- [ABOUT THIS TASK]: In the discussion of music apps, what device does the commenter who runs navidrome on a server use for listening on the go?

- [QUOTED PASSAGE]:
----

Seal - lets you download videoes if you have a video link, like a youtube video zarchiver - gives you better file management and control than most standard smart phone OS obfuscation bullshit. use it to rename and organize your downloads
Aimp
Give New Pipe and / or PipePipe a go, I use them to download just the audio from youtube (can do the video too of course…)
I also use Ghost Commander and Material Files to help organise files…
All of these are on F-Droid if you wanted to try them out.
Looks like I’m an outlier here. I run navidrome on my server, but for jams on the go I use a HiFi Walker H2 dac/mp3 player with Rockbox. I sync my library from the server to the sd card when I add new music/podcasts/audiobooks. I wrote a python cli tool for the scripting.
At home I use the web interface on my laptop, and an old android (wifi only) phone connected to Bluetooth speakers for kitchen tunes.
Booming Music for local storage, with some Bandcamp streaming and occasional YouTube playlists via NewPipe.
VLC on mobile or desktop, SD card music folder synced with desktop and server
At work, youtube with ublock origin, adblock plus, etc, preventing the ads
Sometimes I’ll stream stuff from bandcamp
On the move, the SD card in my phone (with pairdrop.net to upload albums) playing through VLC
Is there a way to prevent the “are you still watching” shit on YouTube? I do the same and that’s the one drawback.
Ah, that I don’t know.
I spend a lot of time listening to a “Live” stream and that doesn’t seem to have thst problem… but if I listen to a playlist, yeah I have that problem.
However, I often have to stop to speak to someone / get coffee, so that seems to reset the timer so it’s not toooo bad for me
I use Vanilla music. It was the only music player I found that would keep my place in my long running playlist that I have on shuffle all the time. It gets through all the songs, shuffles, and then queues through all the songs again. Other players I tested would forget the place, or that music was playing in the first place, and that was frustrating.

----

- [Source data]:
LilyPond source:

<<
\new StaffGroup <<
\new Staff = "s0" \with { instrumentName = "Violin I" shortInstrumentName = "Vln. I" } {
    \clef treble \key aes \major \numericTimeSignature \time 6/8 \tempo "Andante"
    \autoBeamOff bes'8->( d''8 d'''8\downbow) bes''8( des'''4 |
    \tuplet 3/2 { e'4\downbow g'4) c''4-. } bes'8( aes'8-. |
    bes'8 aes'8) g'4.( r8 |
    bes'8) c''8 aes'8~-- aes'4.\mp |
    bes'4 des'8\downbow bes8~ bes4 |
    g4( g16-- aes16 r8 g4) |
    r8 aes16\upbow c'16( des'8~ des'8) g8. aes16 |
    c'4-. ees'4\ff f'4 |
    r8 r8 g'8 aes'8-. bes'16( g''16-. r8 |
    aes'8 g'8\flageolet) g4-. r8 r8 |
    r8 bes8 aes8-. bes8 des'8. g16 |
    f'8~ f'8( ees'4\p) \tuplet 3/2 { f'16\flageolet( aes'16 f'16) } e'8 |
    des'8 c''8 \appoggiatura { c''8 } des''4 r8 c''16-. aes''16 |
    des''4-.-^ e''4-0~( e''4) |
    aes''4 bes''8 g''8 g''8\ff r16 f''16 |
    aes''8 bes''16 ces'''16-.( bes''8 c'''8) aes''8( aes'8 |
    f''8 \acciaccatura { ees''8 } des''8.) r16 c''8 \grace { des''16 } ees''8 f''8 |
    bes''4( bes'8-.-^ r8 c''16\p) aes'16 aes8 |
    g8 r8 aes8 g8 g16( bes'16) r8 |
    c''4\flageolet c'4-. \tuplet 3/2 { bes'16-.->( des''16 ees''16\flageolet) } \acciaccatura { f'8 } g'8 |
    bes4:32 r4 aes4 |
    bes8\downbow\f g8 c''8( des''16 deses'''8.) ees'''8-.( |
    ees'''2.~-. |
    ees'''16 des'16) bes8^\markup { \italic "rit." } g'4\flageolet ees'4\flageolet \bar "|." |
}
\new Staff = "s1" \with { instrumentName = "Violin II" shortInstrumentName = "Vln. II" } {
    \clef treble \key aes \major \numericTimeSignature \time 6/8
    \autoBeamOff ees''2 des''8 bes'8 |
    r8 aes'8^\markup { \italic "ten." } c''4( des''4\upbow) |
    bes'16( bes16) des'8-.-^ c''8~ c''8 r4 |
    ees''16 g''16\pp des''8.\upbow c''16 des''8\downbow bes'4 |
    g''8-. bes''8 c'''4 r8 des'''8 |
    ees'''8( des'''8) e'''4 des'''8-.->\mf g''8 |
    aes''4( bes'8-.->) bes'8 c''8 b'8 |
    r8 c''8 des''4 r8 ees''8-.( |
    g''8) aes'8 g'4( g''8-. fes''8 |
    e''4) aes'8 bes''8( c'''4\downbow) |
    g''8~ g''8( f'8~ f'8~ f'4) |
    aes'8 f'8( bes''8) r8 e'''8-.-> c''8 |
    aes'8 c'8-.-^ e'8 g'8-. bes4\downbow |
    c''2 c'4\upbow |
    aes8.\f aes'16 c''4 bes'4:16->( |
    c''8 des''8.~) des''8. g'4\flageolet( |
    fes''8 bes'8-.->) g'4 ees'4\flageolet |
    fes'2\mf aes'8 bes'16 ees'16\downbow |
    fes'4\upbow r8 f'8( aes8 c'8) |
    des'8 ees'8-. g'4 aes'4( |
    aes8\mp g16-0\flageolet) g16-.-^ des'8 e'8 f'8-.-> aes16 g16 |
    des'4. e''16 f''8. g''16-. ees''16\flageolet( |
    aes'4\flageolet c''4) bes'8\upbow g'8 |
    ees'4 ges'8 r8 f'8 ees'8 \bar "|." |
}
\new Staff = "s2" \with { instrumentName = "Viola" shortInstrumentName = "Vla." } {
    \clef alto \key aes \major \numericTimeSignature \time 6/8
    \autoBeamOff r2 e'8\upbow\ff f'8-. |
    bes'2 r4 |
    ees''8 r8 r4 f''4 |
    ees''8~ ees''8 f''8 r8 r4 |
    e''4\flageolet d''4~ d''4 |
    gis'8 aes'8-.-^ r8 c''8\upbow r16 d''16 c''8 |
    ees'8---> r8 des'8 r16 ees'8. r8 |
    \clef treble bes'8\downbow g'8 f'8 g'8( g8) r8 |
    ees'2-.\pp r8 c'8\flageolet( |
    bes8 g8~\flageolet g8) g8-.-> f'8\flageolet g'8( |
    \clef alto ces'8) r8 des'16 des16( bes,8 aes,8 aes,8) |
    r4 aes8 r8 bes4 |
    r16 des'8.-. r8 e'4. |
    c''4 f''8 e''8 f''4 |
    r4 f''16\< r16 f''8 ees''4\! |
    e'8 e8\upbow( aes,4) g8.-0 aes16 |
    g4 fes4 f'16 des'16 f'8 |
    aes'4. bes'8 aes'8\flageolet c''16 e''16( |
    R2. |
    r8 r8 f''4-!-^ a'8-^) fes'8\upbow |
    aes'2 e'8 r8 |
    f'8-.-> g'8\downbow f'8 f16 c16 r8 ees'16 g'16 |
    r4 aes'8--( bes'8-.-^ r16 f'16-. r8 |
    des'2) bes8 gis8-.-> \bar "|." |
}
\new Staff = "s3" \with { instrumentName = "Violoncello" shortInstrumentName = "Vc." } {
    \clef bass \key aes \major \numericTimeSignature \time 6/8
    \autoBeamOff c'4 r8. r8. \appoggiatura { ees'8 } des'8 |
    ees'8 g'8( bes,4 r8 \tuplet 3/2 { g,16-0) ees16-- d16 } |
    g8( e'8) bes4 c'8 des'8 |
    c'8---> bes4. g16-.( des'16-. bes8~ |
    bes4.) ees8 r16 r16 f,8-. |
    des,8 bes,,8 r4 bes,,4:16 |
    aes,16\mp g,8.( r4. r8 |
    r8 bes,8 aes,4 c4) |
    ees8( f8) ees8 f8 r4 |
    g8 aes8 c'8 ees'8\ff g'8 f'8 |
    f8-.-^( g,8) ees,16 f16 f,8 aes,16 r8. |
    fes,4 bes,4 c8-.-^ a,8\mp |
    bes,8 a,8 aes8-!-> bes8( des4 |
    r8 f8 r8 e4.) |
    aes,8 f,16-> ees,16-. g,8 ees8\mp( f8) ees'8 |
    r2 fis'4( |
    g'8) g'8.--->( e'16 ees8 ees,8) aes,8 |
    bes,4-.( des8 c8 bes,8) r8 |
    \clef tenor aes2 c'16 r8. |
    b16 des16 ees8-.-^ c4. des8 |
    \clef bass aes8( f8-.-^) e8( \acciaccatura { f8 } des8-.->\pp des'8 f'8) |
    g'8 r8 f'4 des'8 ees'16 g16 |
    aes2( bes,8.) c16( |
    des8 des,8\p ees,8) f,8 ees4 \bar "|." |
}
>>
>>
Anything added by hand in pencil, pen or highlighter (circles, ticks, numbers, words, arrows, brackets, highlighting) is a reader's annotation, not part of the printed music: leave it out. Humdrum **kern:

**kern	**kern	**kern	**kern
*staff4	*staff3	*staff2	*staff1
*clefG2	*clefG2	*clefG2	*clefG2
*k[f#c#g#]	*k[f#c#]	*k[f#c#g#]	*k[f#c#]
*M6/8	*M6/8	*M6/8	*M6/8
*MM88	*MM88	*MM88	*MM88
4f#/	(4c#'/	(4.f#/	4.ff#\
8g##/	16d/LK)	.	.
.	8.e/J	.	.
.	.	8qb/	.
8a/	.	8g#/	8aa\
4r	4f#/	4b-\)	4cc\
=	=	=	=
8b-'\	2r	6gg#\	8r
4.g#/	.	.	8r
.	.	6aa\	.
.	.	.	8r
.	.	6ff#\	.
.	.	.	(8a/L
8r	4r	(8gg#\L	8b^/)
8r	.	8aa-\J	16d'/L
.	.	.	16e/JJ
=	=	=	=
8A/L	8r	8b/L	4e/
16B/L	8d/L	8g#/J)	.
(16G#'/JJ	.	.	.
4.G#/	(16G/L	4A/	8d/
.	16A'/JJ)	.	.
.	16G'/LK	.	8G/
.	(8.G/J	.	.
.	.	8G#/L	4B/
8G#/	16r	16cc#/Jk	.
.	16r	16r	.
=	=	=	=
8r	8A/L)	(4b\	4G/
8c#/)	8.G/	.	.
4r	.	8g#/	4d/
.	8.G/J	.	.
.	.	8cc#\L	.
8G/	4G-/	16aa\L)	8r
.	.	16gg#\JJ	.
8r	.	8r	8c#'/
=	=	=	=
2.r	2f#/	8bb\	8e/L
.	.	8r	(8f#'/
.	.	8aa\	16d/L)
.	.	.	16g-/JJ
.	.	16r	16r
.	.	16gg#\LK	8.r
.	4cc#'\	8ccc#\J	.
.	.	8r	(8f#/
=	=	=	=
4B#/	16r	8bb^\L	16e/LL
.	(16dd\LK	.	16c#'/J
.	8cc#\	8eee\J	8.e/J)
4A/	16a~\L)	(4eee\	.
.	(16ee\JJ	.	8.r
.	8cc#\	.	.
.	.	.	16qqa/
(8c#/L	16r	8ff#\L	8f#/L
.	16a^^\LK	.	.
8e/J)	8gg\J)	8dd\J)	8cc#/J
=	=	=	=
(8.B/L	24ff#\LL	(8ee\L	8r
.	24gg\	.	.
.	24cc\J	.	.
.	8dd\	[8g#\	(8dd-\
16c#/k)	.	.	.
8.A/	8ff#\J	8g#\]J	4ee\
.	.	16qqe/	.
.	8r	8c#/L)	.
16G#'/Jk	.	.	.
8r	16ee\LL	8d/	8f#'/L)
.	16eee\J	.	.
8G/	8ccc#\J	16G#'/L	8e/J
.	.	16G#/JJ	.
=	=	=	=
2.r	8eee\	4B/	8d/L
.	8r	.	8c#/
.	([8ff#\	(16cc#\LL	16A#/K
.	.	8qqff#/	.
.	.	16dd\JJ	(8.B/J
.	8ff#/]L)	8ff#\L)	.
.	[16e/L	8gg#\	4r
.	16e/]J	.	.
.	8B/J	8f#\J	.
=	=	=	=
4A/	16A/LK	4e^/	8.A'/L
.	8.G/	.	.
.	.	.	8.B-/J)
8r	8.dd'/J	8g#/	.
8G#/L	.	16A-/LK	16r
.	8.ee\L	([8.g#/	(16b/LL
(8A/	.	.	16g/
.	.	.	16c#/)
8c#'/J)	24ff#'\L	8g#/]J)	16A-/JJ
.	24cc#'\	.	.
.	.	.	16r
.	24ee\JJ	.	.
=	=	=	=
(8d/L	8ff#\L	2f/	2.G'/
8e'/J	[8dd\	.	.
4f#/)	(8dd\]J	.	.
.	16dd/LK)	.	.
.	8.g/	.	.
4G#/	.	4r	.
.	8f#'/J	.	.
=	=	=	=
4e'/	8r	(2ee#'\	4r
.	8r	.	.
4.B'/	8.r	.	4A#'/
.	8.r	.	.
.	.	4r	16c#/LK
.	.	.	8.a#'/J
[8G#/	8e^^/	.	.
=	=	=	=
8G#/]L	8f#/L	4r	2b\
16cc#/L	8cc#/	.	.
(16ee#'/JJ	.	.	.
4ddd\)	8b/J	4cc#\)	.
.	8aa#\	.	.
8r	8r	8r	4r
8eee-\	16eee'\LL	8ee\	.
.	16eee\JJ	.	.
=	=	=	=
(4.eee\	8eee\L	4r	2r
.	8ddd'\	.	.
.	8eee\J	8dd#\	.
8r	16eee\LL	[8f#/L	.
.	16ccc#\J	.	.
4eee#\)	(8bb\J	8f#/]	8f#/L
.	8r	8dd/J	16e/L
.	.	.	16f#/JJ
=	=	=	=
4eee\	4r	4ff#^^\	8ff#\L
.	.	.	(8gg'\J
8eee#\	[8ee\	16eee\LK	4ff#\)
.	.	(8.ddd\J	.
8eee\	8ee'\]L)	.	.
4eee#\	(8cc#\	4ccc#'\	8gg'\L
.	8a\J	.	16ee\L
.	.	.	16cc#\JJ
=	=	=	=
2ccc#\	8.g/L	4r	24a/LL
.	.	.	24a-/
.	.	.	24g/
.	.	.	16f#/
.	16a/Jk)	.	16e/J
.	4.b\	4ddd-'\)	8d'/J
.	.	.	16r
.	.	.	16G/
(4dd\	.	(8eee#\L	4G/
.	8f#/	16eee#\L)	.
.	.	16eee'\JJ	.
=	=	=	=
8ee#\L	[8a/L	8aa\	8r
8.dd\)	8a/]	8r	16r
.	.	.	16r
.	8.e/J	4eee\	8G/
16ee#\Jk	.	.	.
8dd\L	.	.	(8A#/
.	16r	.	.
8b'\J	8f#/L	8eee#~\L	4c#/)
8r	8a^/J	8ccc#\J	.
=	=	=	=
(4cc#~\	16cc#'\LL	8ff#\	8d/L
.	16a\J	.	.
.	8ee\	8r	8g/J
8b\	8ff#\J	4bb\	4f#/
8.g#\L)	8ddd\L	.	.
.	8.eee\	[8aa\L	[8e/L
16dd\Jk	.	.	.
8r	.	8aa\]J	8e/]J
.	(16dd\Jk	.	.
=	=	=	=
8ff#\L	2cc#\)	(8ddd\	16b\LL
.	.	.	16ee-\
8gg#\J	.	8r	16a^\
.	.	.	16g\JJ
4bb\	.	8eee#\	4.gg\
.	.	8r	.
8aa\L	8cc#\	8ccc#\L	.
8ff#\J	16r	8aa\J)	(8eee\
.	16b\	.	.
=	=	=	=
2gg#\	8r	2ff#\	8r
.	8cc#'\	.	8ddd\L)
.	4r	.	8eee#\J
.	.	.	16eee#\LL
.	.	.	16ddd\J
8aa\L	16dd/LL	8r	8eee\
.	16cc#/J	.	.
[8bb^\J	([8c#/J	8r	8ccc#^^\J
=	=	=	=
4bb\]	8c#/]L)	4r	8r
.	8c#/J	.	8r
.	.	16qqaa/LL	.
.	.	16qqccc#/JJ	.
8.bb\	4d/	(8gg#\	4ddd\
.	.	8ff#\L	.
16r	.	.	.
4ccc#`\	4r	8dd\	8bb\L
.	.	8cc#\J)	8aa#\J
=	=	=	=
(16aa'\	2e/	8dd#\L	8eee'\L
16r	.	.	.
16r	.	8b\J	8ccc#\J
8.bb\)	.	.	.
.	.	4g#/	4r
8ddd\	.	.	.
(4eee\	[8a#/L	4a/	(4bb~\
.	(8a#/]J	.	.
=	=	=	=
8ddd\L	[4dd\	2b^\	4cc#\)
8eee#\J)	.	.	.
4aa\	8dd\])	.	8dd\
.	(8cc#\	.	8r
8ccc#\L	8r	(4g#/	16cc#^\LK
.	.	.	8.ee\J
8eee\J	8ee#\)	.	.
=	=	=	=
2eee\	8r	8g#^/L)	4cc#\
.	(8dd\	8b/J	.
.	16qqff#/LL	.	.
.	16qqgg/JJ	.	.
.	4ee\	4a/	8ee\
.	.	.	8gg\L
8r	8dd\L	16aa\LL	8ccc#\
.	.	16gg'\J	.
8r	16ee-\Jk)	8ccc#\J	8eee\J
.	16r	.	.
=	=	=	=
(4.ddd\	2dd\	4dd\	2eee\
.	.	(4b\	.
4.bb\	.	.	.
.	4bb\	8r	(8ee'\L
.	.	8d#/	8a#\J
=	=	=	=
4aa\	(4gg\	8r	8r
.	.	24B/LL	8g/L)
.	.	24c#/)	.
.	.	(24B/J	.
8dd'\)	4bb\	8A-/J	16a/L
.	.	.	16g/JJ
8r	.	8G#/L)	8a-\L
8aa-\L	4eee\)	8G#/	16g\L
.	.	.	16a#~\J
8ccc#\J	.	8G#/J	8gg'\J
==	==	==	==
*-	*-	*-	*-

----

- [TASK RESPONSE]: A HiFi Walker H2 DAC/MP3 player with Rockbox.